Figures of Speech
Pavel Cuzuioc’s Please Hold the Line (2020)

In his documentary Please Hold the Line, Pavel Cuzuioc discovered that there’s something in communication that can reveal itself in the everyday life of cable technicians. This thesis, being quite simple, reveals a reality that buzzes with potential when put into practice. Cable technicians, by entering houses, offices, by climbing roofs, directly interact with communicative centers of people, families, organizations. By connecting buildings with chains of concrete poles that punctuate city communications, they work on the ultimate bond between the home and the street. What they represent, when they enter households to fix a broken telephone wire or to set up an internet connection, is a whole chain of interactions a person has (or doesn’t have) with society. This is where the object of Cuzuioc’s camera reveals itself in the households of Bulgaria, Romania, Ukraine, and Moldova: this object is the reaction people have to the visit of a technician. They start to speak. Now that, firstly, they have material proof of an impossible or impaired communication – a broken TV set, some noise on the telephone line, – and, secondly, they have, in the figure of the technician, a “representative” of communication and also a vacant ear, their imagination unfolds in the most surprising ways: they tell us about everything that they think is broken, that no one ever lets them speak about.

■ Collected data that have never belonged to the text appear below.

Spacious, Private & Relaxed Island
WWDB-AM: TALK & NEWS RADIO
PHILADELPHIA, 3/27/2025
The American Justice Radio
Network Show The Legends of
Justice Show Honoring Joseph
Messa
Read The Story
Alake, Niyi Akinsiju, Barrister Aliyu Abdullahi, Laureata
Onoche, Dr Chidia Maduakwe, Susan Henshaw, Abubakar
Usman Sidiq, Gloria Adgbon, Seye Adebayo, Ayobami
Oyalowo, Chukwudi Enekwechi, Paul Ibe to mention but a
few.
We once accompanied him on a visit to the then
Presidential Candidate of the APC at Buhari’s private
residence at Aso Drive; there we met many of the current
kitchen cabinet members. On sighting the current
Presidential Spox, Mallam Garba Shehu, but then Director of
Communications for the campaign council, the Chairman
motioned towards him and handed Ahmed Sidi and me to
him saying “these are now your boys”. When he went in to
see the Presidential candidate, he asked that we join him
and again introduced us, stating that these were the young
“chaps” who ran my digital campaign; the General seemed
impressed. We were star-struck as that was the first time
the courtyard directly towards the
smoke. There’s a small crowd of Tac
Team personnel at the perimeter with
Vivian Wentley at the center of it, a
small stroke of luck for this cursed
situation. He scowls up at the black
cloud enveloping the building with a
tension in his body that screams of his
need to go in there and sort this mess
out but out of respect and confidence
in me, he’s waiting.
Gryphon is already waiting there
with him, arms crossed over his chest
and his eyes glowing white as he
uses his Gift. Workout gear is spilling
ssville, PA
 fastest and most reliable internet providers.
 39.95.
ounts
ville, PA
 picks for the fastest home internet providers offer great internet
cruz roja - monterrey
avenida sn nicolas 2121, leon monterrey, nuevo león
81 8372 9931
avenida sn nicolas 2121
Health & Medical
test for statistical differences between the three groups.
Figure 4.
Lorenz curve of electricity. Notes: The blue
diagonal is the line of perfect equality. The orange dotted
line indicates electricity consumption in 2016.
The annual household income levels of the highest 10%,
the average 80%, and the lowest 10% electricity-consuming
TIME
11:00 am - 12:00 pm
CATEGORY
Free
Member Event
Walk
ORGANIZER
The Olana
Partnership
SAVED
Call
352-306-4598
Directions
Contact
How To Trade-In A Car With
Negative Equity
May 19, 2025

Cuzuioc’s method reminds me of something a writer once said about his way of working: “Like a shopkeeper that opens his shop every morning and waits for his customers, I sit at my desk every morning and wait for words.” Cuzuioc becomes acquainted with technicians in four Eastern European countries and starts to film their everyday: each day they “open their shops” and Cuzuioc turns on his camera. The noisy days when nothing happens stretch like endless wires that go from pole to pole, from house to house, from street to street. These days of communication horde around precious moments of silence, or breaks in communication. A technician comes round when something breaks down, and it is this short timespan when communication is impossible – the duration of a technician’s visit – that speech explodes, rushing through the gap that will be patched as soon as the connection is reestablished and the time of waiting on the line will run out. That is what the title of the film suggests, in my opinion. It is the time spent waiting that marks the beginning of speech; it is in a gap between the message and its response that the speech flows by its own rules. This time of waiting, talking, contemplating (talking with oneself) is fragile and easily broken by the communicative demands of reality: the communication, once interrupted, becomes interruptive. The film succeeds in capturing this process on several occasions: we see a technician fishing on the bank of a quiet river, and a sudden and harsh sound of an incoming call on his mobile phone resonates like some kind of hole in this pastoral painting. Something similar happens with a preacher who uses the time his main telephone is cut off the line to share with us his mystical thoughts – his other phone suddenly starts to ring, he stops mid-sentence, excuses himself and leaves. We see another person who tells a deeply personal story about his deceased son’s drug addiction, and he does that literally standing in the doorway, as if passing from one thing to another, saying what he really has to say in a matter-of-fact manner, in this short moment of hesitation between two rooms that will also be brutally interrupted.

Again, what reveals itself in this gap is not the necessity to communicate, but the necessity to speak. And that’s exactly what, in the eye of the speaker, is lacking in communication: it provides you with means of giving and receiving information, but it doesn’t provide you with a way to be heard. As a result, what we receive from the protagonists are not clear messages, but rather a set of barely articulate, yet very significant expressions. What the brilliant work of Cuzuioc lets us see once more, in an amusing yet also very precise way, is how today speech has become a real kingdom of all that is useless, non-communicative, impractical, how it is ruled not by the supposed diktat of communication but, on the contrary, by some uncontrollable surge that we have to deal with every time we open our mouths, and from which we find refuge in the havens of communication.

The fact that Cuzuioc chooses certain countries for his film is almost irrelevant and has a purely practical cause: he filmed the countries whose languages he happens to speak so as to be able to establish a more personal connection with people. This is one of the most abstract films of the year in that it has the remotest possible bond with everything that is national. I would say that Cuzuioc managed to make a “theoretical documentary,” meaning that he found a way to document the structure of a certain disposition (communication – gap – speech) that would, in one form or another, work with other material as well.